Print every line of the material below verbatim.

━━ Exercise material

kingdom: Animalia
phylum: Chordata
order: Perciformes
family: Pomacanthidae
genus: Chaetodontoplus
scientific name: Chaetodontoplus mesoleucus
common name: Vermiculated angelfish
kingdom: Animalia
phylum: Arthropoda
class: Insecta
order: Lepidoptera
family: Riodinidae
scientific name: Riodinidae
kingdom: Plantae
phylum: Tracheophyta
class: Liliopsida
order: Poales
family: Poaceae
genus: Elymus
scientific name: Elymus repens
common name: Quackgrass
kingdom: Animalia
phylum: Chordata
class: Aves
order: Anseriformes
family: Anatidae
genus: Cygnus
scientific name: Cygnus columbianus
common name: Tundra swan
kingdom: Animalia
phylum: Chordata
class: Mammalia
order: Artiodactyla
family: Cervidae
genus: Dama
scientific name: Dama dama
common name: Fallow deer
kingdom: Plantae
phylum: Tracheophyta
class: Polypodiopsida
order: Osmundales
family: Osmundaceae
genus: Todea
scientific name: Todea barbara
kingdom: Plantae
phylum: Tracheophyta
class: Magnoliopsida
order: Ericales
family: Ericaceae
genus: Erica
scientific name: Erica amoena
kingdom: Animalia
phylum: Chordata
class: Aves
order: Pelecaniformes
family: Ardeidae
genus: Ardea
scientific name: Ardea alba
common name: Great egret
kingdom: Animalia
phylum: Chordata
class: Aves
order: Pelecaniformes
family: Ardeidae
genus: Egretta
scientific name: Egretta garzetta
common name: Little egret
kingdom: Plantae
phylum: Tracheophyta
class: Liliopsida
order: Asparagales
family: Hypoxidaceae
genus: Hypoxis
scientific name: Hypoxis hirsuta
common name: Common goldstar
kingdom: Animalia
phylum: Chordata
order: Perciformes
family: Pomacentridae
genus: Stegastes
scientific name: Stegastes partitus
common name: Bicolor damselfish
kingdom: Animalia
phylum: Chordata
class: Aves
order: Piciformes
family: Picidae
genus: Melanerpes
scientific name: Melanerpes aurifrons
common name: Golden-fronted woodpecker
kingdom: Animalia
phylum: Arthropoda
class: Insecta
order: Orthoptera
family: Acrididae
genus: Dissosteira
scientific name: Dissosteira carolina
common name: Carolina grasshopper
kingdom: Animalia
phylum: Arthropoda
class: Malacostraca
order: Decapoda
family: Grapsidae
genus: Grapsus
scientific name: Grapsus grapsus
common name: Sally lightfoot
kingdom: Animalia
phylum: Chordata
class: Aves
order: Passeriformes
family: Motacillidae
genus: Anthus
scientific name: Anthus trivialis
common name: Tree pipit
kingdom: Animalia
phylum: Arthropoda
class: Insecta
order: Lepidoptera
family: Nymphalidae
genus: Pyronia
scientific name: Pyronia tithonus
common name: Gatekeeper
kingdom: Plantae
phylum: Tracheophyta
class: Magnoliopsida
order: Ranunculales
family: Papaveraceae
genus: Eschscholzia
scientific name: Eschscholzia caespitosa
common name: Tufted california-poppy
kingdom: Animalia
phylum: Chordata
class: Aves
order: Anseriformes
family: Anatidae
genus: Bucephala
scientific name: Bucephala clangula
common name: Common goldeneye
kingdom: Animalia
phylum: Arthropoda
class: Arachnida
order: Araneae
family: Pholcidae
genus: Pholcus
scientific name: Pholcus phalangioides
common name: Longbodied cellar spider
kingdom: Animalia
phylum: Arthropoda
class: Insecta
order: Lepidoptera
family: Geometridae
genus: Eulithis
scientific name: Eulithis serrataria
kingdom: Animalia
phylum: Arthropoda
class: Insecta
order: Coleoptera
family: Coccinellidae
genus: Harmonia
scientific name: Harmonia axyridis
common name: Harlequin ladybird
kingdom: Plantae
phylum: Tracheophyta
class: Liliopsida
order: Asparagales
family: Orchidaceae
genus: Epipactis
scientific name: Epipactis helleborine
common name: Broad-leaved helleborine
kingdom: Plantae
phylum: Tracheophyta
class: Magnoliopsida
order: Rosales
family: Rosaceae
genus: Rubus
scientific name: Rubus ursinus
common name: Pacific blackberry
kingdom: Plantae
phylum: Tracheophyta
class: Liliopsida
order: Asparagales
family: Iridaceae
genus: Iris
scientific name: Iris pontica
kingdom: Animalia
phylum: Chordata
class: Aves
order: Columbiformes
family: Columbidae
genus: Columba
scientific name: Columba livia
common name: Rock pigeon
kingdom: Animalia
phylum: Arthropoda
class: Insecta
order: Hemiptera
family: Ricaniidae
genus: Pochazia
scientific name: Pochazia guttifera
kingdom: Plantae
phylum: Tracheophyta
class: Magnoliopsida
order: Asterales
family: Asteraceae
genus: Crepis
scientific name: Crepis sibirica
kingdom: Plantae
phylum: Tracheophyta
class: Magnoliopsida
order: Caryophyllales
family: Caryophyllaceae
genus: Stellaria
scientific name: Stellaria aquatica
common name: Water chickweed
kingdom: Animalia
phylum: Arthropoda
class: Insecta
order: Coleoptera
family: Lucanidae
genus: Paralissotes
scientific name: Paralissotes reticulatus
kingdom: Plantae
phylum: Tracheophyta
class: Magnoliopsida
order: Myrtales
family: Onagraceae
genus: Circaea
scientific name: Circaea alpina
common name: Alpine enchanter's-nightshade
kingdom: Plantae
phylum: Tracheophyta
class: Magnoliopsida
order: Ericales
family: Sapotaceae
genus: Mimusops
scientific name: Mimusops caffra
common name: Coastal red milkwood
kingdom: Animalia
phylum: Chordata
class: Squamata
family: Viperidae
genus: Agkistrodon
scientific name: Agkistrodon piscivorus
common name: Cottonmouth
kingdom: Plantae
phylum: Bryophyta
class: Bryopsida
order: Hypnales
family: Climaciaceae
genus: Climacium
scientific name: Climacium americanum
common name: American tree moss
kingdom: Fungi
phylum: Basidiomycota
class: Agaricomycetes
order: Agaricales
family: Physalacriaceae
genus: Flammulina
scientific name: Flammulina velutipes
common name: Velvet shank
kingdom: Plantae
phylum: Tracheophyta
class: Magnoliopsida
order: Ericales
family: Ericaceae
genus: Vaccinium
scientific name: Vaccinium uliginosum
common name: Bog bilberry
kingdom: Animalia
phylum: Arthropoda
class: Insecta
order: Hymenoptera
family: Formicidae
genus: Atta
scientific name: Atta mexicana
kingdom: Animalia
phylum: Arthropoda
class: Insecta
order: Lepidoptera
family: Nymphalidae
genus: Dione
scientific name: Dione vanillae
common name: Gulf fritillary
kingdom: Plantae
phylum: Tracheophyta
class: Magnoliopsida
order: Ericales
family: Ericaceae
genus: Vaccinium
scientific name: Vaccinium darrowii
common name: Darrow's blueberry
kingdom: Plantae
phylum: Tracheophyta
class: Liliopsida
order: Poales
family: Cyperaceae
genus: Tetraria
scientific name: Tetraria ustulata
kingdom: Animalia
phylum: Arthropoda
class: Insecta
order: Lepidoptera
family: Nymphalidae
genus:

━━━━

[Worked solution]
kingdom: Animalia
phylum: Chordata
order: Perciformes
family: Pomacanthidae
genus: Chaetodontoplus
scientific name: Chaetodontoplus mesoleucus
common name: Vermiculated angelfish
kingdom: Animalia
phylum: Arthropoda
class: Insecta
order: Lepidoptera
family: Riodinidae
scientific name: Riodinidae
kingdom: Plantae
phylum: Tracheophyta
class: Liliopsida
order: Poales
family: Poaceae
genus: Elymus
scientific name: Elymus repens
common name: Quackgrass
kingdom: Animalia
phylum: Chordata
class: Aves
order: Anseriformes
family: Anatidae
genus: Cygnus
scientific name: Cygnus columbianus
common name: Tundra swan
kingdom: Animalia
phylum: Chordata
class: Mammalia
order: Artiodactyla
family: Cervidae
genus: Dama
scientific name: Dama dama
common name: Fallow deer
kingdom: Plantae
phylum: Tracheophyta
class: Polypodiopsida
order: Osmundales
family: Osmundaceae
genus: Todea
scientific name: Todea barbara
kingdom: Plantae
phylum: Tracheophyta
class: Magnoliopsida
order: Ericales
family: Ericaceae
genus: Erica
scientific name: Erica amoena
kingdom: Animalia
phylum: Chordata
class: Aves
order: Pelecaniformes
family: Ardeidae
genus: Ardea
scientific name: Ardea alba
common name: Great egret
kingdom: Animalia
phylum: Chordata
class: Aves
order: Pelecaniformes
family: Ardeidae
genus: Egretta
scientific name: Egretta garzetta
common name: Little egret
kingdom: Plantae
phylum: Tracheophyta
class: Liliopsida
order: Asparagales
family: Hypoxidaceae
genus: Hypoxis
scientific name: Hypoxis hirsuta
common name: Common goldstar
kingdom: Animalia
phylum: Chordata
order: Perciformes
family: Pomacentridae
genus: Stegastes
scientific name: Stegastes partitus
common name: Bicolor damselfish
kingdom: Animalia
phylum: Chordata
class: Aves
order: Piciformes
family: Picidae
genus: Melanerpes
scientific name: Melanerpes aurifrons
common name: Golden-fronted woodpecker
kingdom: Animalia
phylum: Arthropoda
class: Insecta
order: Orthoptera
family: Acrididae
genus: Dissosteira
scientific name: Dissosteira carolina
common name: Carolina grasshopper
kingdom: Animalia
phylum: Arthropoda
class: Malacostraca
order: Decapoda
family: Grapsidae
genus: Grapsus
scientific name: Grapsus grapsus
common name: Sally lightfoot
kingdom: Animalia
phylum: Chordata
class: Aves
order: Passeriformes
family: Motacillidae
genus: Anthus
scientific name: Anthus trivialis
common name: Tree pipit
kingdom: Animalia
phylum: Arthropoda
class: Insecta
order: Lepidoptera
family: Nymphalidae
genus: Pyronia
scientific name: Pyronia tithonus
common name: Gatekeeper
kingdom: Plantae
phylum: Tracheophyta
class: Magnoliopsida
order: Ranunculales
family: Papaveraceae
genus: Eschscholzia
scientific name: Eschscholzia caespitosa
common name: Tufted california-poppy
kingdom: Animalia
phylum: Chordata
class: Aves
order: Anseriformes
family: Anatidae
genus: Bucephala
scientific name: Bucephala clangula
common name: Common goldeneye
kingdom: Animalia
phylum: Arthropoda
class: Arachnida
order: Araneae
family: Pholcidae
genus: Pholcus
scientific name: Pholcus phalangioides
common name: Longbodied cellar spider
kingdom: Animalia
phylum: Arthropoda
class: Insecta
order: Lepidoptera
family: Geometridae
genus: Eulithis
scientific name: Eulithis serrataria
kingdom: Animalia
phylum: Arthropoda
class: Insecta
order: Coleoptera
family: Coccinellidae
genus: Harmonia
scientific name: Harmonia axyridis
common name: Harlequin ladybird
kingdom: Plantae
phylum: Tracheophyta
class: Liliopsida
order: Asparagales
family: Orchidaceae
genus: Epipactis
scientific name: Epipactis helleborine
common name: Broad-leaved helleborine
kingdom: Plantae
phylum: Tracheophyta
class: Magnoliopsida
order: Rosales
family: Rosaceae
genus: Rubus
scientific name: Rubus ursinus
common name: Pacific blackberry
kingdom: Plantae
phylum: Tracheophyta
class: Liliopsida
order: Asparagales
family: Iridaceae
genus: Iris
scientific name: Iris pontica
kingdom: Animalia
phylum: Chordata
class: Aves
order: Columbiformes
family: Columbidae
genus: Columba
scientific name: Columba livia
common name: Rock pigeon
kingdom: Animalia
phylum: Arthropoda
class: Insecta
order: Hemiptera
family: Ricaniidae
genus: Pochazia
scientific name: Pochazia guttifera
kingdom: Plantae
phylum: Tracheophyta
class: Magnoliopsida
order: Asterales
family: Asteraceae
genus: Crepis
scientific name: Crepis sibirica
kingdom: Plantae
phylum: Tracheophyta
class: Magnoliopsida
order: Caryophyllales
family: Caryophyllaceae
genus: Stellaria
scientific name: Stellaria aquatica
common name: Water chickweed
kingdom: Animalia
phylum: Arthropoda
class: Insecta
order: Coleoptera
family: Lucanidae
genus: Paralissotes
scientific name: Paralissotes reticulatus
kingdom: Plantae
phylum: Tracheophyta
class: Magnoliopsida
order: Myrtales
family: Onagraceae
genus: Circaea
scientific name: Circaea alpina
common name: Alpine enchanter's-nightshade
kingdom: Plantae
phylum: Tracheophyta
class: Magnoliopsida
order: Ericales
family: Sapotaceae
genus: Mimusops
scientific name: Mimusops caffra
common name: Coastal red milkwood
kingdom: Animalia
phylum: Chordata
class: Squamata
family: Viperidae
genus: Agkistrodon
scientific name: Agkistrodon piscivorus
common name: Cottonmouth
kingdom: Plantae
phylum: Bryophyta
class: Bryopsida
order: Hypnales
family: Climaciaceae
genus: Climacium
scientific name: Climacium americanum
common name: American tree moss
kingdom: Fungi
phylum: Basidiomycota
class: Agaricomycetes
order: Agaricales
family: Physalacriaceae
genus: Flammulina
scientific name: Flammulina velutipes
common name: Velvet shank
kingdom: Plantae
phylum: Tracheophyta
class: Magnoliopsida
order: Ericales
family: Ericaceae
genus: Vaccinium
scientific name: Vaccinium uliginosum
common name: Bog bilberry
kingdom: Animalia
phylum: Arthropoda
class: Insecta
order: Hymenoptera
family: Formicidae
genus: Atta
scientific name: Atta mexicana
kingdom: Animalia
phylum: Arthropoda
class: Insecta
order: Lepidoptera
family: Nymphalidae
genus: Dione
scientific name: Dione vanillae
common name: Gulf fritillary
kingdom: Plantae
phylum: Tracheophyta
class: Magnoliopsida
order: Ericales
family: Ericaceae
genus: Vaccinium
scientific name: Vaccinium darrowii
common name: Darrow's blueberry
kingdom: Plantae
phylum: Tracheophyta
class: Liliopsida
order: Poales
family: Cyperaceae
genus: Tetraria
scientific name: Tetraria ustulata
kingdom: Animalia
phylum: Arthropoda
class: Insecta
order: Lepidoptera
family: Nymphalidae
genus:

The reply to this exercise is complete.